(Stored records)
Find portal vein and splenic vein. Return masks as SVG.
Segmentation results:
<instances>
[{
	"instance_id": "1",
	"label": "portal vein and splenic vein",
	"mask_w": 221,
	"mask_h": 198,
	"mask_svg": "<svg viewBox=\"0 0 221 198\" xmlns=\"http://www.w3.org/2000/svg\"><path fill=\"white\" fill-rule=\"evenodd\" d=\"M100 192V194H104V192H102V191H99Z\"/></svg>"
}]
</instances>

__Work to complete__.
Please rewrite every line of the records above as a JSON list of strings, with one string per line and blank lines left out.

__Correct result__.
[
  "Find portal vein and splenic vein. Return masks as SVG.",
  "Segmentation results:",
  "<instances>",
  "[{",
  "\t\"instance_id\": \"1\",",
  "\t\"label\": \"portal vein and splenic vein\",",
  "\t\"mask_w\": 221,",
  "\t\"mask_h\": 198,",
  "\t\"mask_svg\": \"<svg viewBox=\\\"0 0 221 198\\\" xmlns=\\\"http://www.w3.org/2000/svg\\\"><path fill=\\\"white\\\" fill-rule=\\\"evenodd\\\" d=\\\"M100 192V194H104V192H102V191H99Z\\\"/></svg>\"",
  "}]",
  "</instances>"
]